Williams was born in Bontnewydd near St Asaph, north Wales, in 1832. As with many early vets, he appears to have had a background in farriery.
He enrolled in the new Dick Veterinary College in Edinburgh under William Dick in 1855. He qualified MRCVS in 1857, and set up a veterinary practice in Bradford, Yorkshire, England. In 1867 he returned to his alma mater in Edinburgh to become third principal of the Dick Veterinary College, replacing the brief principalship of Colonel James H. B. Hallen FRSE who was urgently called to India to address an outbreak of cattle plague.
Walter George Burnett Dickinson FRSE was amongst his many students.
In 1868 Williams was elected a Fellow of the Royal Society of Edinburgh his proposer being Sir William Turner.

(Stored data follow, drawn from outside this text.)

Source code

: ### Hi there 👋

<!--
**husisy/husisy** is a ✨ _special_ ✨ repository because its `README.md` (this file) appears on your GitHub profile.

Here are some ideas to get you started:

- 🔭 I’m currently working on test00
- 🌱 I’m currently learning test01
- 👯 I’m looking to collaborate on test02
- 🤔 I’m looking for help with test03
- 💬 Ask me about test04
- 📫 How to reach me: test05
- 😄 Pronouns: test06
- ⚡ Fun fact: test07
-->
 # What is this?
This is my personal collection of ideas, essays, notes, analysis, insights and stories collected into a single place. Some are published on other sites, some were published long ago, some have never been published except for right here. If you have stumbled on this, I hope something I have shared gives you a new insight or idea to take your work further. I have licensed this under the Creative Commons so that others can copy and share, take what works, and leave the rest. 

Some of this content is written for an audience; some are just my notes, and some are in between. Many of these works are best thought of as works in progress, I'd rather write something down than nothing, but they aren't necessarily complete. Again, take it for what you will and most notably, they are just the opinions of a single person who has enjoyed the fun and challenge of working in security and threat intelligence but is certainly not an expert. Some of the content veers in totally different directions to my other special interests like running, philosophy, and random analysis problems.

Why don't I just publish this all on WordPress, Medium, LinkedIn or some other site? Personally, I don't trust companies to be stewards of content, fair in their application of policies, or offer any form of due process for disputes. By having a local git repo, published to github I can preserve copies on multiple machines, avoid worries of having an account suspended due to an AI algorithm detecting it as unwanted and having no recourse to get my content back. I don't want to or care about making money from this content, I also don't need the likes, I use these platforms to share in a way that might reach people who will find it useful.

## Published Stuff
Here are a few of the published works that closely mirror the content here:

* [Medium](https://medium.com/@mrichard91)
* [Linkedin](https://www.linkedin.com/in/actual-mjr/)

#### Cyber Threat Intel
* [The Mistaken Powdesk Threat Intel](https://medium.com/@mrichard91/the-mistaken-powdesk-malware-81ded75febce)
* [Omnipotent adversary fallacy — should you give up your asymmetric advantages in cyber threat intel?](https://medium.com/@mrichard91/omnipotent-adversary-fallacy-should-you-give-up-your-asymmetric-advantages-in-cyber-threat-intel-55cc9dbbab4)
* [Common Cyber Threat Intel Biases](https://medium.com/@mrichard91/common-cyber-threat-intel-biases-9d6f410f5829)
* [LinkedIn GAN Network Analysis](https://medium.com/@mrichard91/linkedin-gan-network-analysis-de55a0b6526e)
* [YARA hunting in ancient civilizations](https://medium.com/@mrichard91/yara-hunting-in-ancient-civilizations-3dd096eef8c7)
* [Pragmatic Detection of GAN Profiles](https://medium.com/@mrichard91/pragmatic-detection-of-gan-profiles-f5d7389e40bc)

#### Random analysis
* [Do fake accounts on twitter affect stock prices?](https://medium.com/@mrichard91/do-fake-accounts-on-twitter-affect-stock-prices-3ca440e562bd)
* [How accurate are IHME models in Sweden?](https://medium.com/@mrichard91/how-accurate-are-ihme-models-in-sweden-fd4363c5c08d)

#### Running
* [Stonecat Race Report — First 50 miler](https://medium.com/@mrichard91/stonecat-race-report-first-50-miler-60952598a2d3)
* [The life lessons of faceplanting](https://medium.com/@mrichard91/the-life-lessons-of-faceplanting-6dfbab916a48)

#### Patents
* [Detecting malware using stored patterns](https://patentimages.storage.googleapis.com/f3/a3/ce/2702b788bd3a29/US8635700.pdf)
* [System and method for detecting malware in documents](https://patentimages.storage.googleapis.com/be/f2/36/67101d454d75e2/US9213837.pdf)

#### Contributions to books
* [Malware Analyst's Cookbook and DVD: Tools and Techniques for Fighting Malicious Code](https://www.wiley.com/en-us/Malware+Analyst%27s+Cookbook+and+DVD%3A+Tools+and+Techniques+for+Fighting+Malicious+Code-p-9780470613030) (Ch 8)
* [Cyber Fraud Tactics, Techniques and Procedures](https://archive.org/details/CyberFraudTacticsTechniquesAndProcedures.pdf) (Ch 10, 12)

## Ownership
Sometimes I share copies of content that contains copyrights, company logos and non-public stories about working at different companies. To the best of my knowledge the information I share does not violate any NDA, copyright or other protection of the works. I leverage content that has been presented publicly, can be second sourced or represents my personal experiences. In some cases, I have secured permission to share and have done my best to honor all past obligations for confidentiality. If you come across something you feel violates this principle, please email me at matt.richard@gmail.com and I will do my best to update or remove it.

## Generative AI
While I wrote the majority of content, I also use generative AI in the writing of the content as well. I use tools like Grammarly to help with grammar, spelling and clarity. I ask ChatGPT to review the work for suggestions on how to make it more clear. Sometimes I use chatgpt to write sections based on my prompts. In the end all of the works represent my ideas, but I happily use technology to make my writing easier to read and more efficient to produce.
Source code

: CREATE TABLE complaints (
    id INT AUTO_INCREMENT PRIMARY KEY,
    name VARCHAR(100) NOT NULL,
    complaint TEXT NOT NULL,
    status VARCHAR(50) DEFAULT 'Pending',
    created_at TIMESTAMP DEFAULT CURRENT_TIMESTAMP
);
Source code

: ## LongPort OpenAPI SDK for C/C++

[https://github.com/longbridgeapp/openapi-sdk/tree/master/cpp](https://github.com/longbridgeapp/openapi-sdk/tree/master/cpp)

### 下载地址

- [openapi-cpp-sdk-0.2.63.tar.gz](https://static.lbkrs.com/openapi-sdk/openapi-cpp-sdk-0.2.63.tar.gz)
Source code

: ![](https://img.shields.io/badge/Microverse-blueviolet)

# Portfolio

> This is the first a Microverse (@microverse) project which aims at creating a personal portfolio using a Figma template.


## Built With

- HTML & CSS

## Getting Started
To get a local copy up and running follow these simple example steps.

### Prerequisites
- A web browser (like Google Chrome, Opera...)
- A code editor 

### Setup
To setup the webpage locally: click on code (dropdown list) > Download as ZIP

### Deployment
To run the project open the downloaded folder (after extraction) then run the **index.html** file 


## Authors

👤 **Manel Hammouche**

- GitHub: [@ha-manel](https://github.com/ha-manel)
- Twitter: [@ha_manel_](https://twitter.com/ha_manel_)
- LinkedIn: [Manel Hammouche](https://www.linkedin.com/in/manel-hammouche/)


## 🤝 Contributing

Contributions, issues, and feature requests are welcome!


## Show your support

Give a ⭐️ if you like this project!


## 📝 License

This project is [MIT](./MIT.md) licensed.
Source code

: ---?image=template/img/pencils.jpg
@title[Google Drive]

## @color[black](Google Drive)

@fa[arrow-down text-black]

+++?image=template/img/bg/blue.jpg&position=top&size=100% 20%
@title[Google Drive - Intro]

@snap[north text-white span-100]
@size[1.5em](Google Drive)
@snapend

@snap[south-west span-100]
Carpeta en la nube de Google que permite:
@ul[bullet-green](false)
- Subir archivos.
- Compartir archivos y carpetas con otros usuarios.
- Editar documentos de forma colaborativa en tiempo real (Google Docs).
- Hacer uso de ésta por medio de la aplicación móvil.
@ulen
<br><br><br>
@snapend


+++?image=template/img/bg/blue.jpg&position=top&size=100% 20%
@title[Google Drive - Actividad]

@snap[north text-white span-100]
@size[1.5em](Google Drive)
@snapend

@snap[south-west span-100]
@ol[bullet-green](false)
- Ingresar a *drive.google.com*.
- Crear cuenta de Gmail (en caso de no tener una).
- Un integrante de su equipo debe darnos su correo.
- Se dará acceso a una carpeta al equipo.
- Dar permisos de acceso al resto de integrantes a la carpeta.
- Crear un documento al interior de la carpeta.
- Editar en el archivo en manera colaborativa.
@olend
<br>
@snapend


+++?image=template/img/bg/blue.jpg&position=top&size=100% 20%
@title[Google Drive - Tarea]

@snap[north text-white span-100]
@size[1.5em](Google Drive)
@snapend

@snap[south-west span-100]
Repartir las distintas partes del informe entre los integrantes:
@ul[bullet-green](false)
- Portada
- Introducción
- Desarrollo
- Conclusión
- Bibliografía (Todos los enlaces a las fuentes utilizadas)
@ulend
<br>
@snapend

In January 1869 he and fellow veterinary professor Allen Dalzell were sued in the Scottish Court of session by a former colleague, John Adam McBride, leading to a great deal of ill-will in the college.
In 1873 Williams founded the New Veterinary College in Edinburgh, in direct competition to William Dick's College. The new college was housed in Gayfield House on East London Street. In 1883, due to growing success, the College commissioned William Hamilton Beattie to design a purpose-built building on the east side of Elm Row, at the head of Leith Walk where it remained until closure in 1904. The building, later also serving as a BBC Scotland studio, is now converted into student housing.
Williams died on 12 November 1900, at 1 Crawford Place, Edinburgh. He was interred at Warriston Cemetery. His white marble stone is flat to the ground and disappearing from view. It lies on the upper section of the vaults to the west side.
Williams married Caroline Owen. Her death in 1867 affected Williams greatly. Their son William Owen Williams FRSE (1860–1911) was also a veterinarian and worked with his father at the Elm Row college. Following his father's death the college lost momentum and in 1904 William Owen Williams moved to Liverpool to set up a new veterinary college, being officially Professor of Veterinary Medicine and Surgery at Liverpool University.